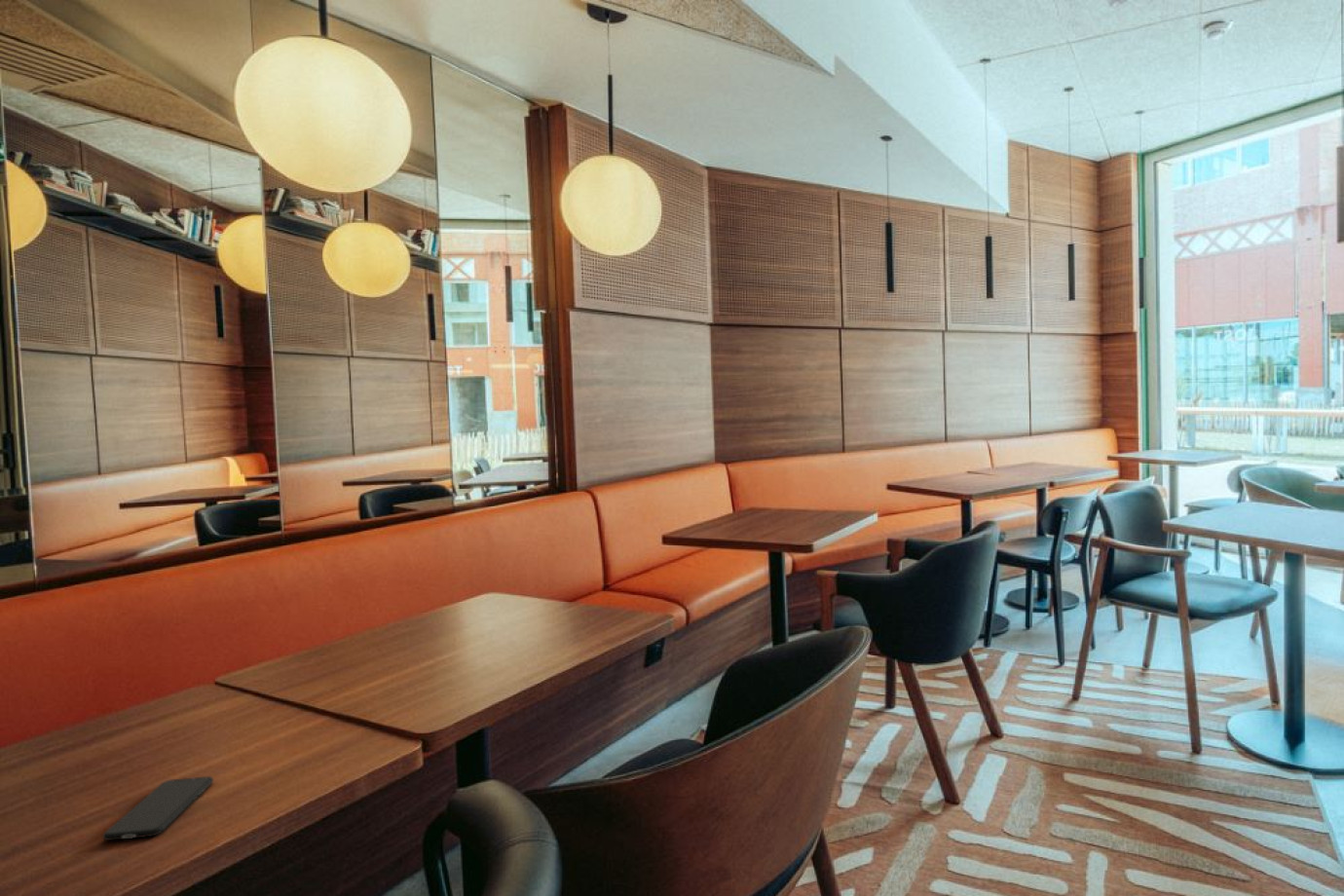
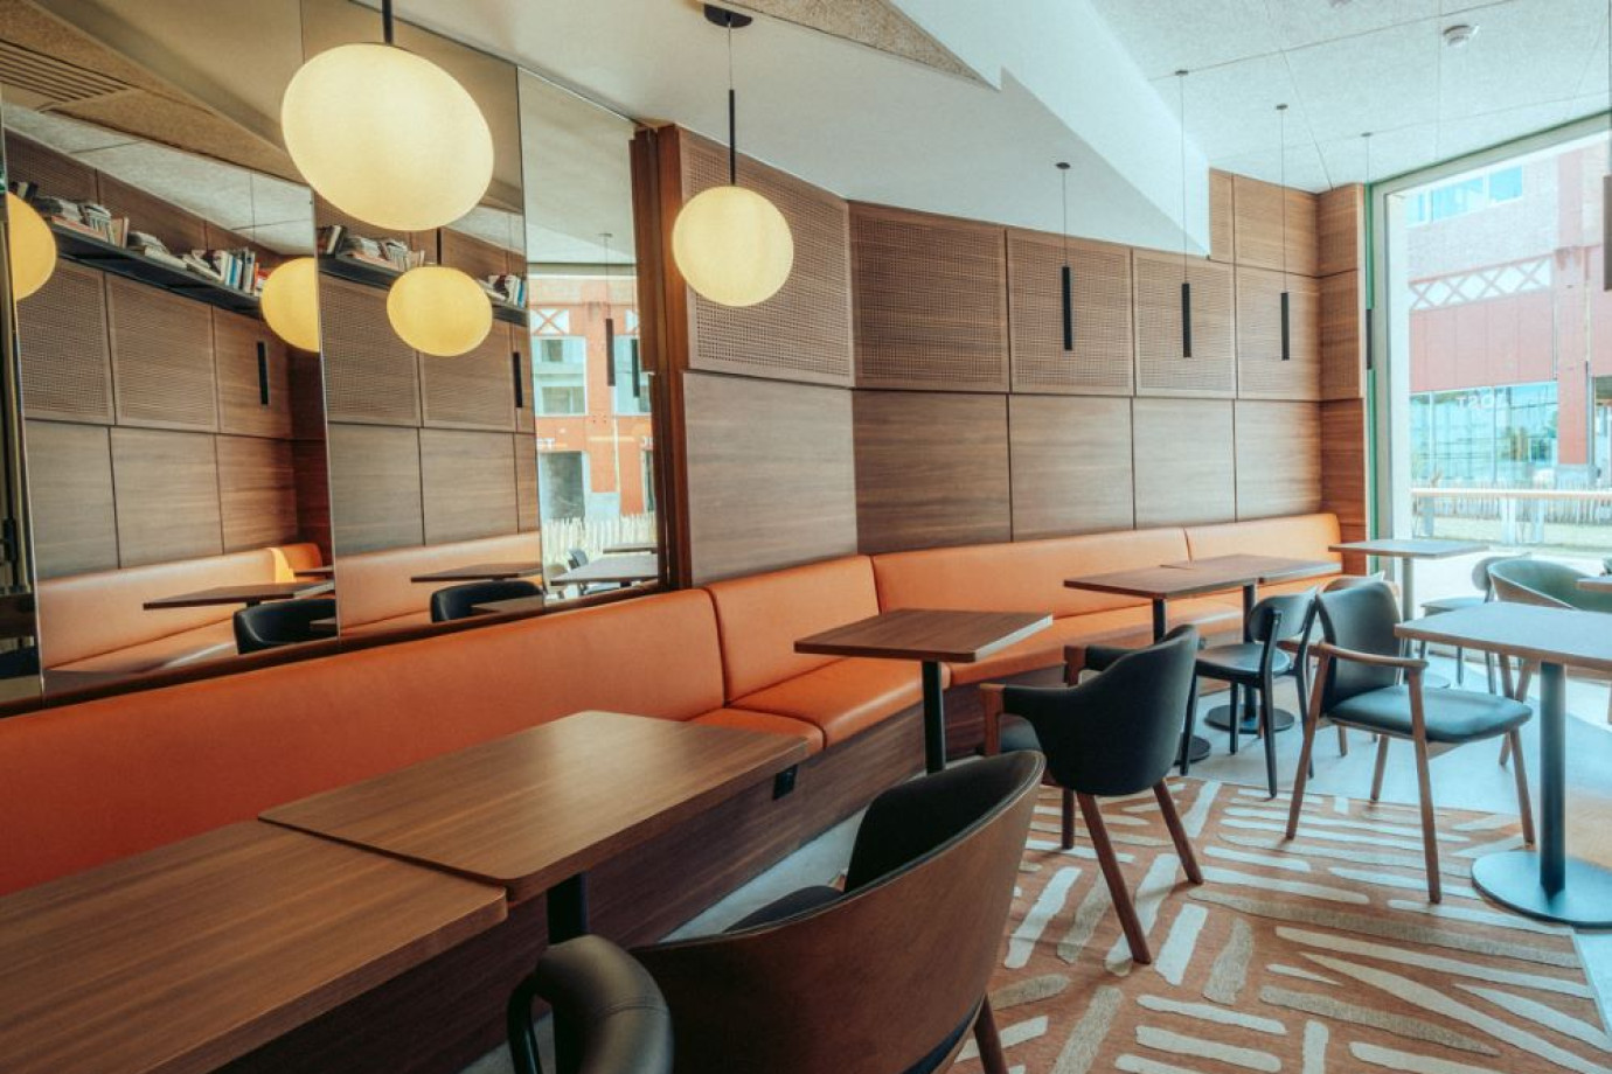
- smartphone [101,775,214,841]
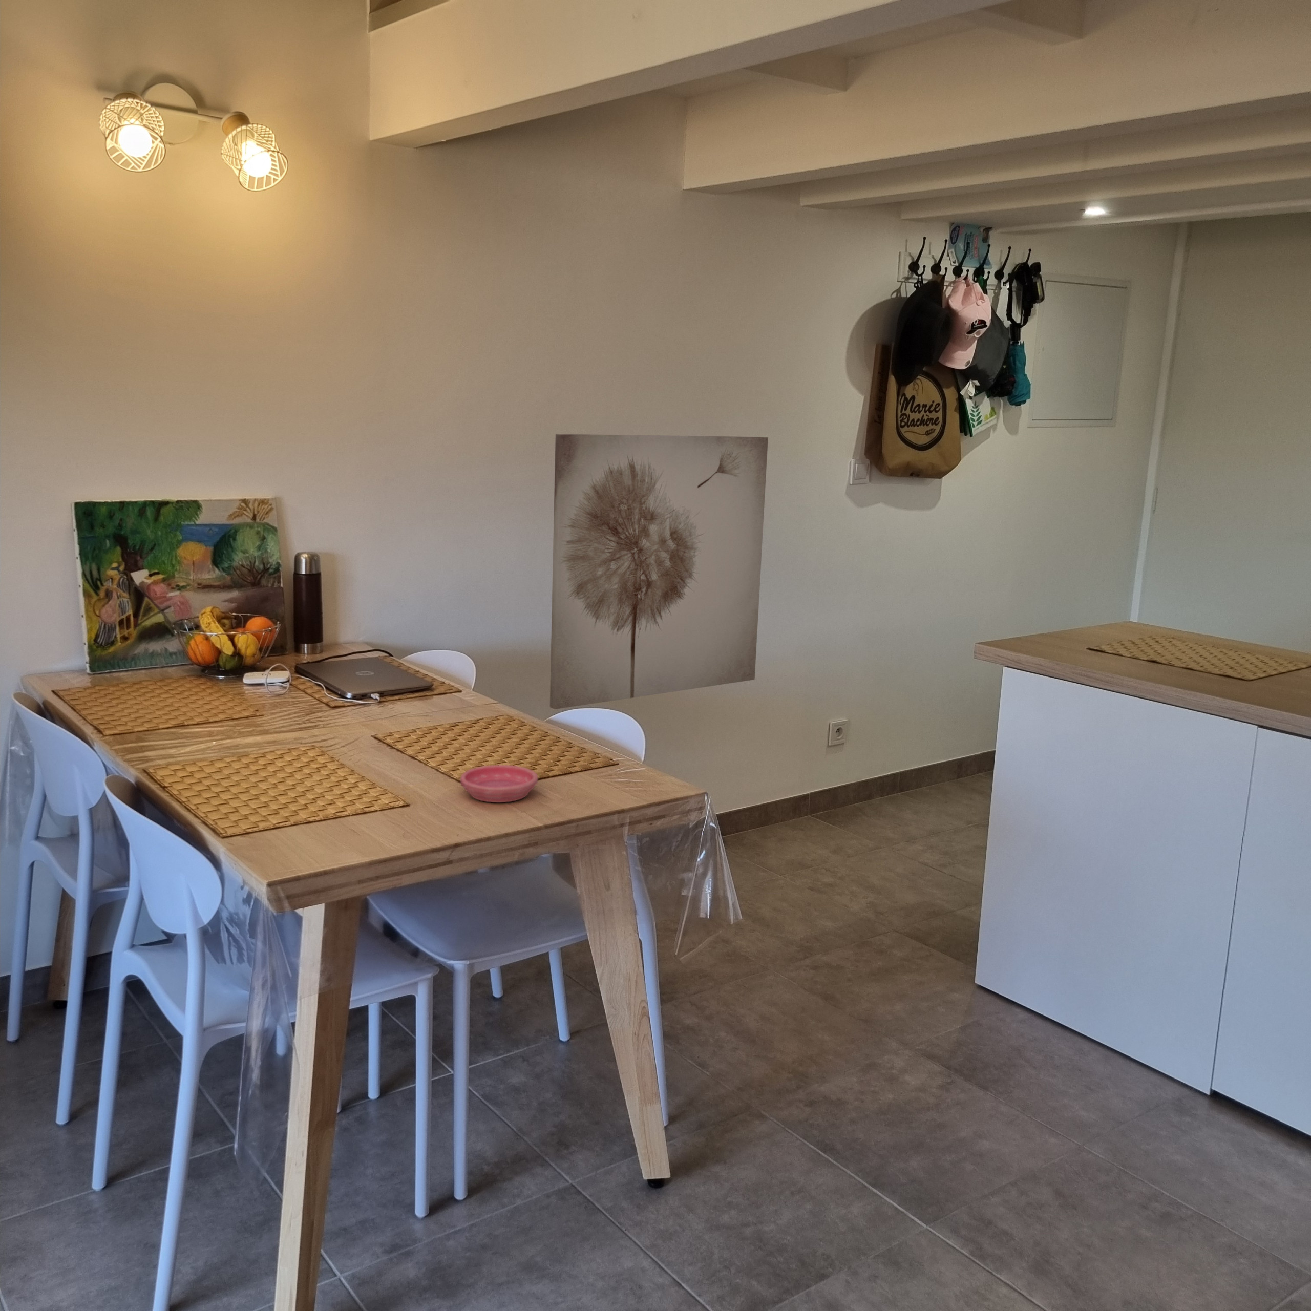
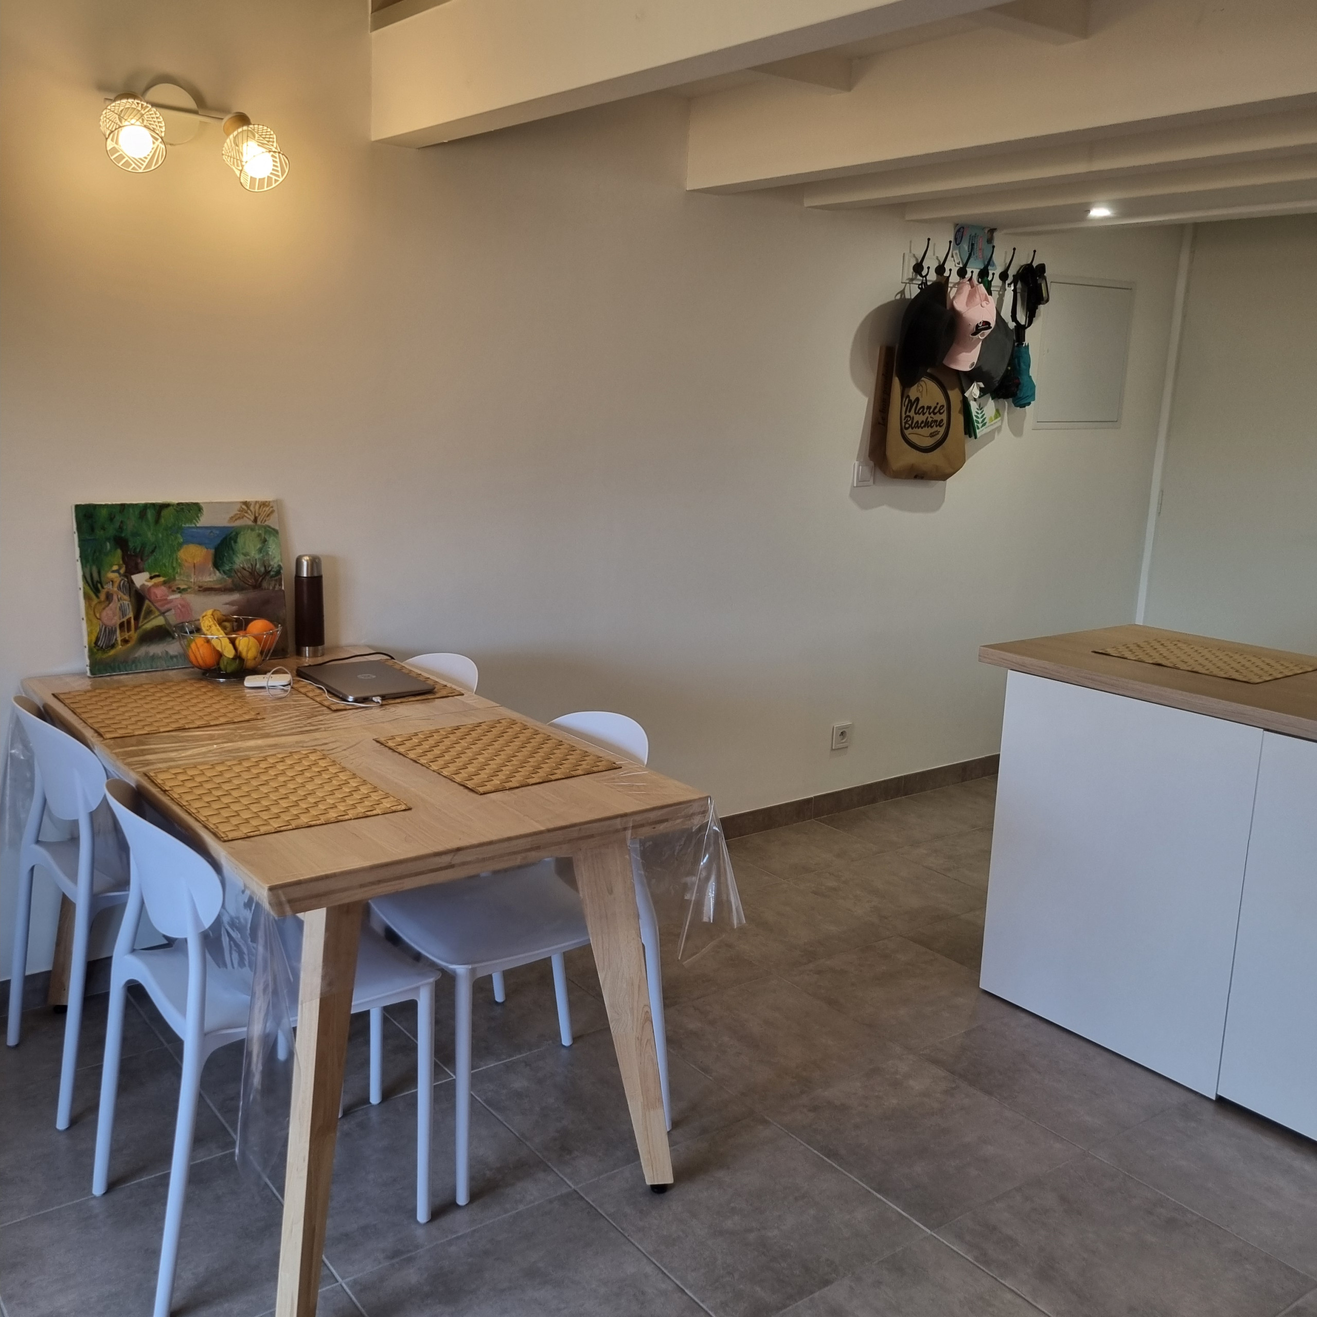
- wall art [550,433,768,710]
- saucer [460,765,538,803]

Task brief - Each line of the data needs to be output exactly, with any image excluded.

Problem solution -
- smartphone [101,775,214,841]
- wall art [550,433,768,710]
- saucer [460,765,538,803]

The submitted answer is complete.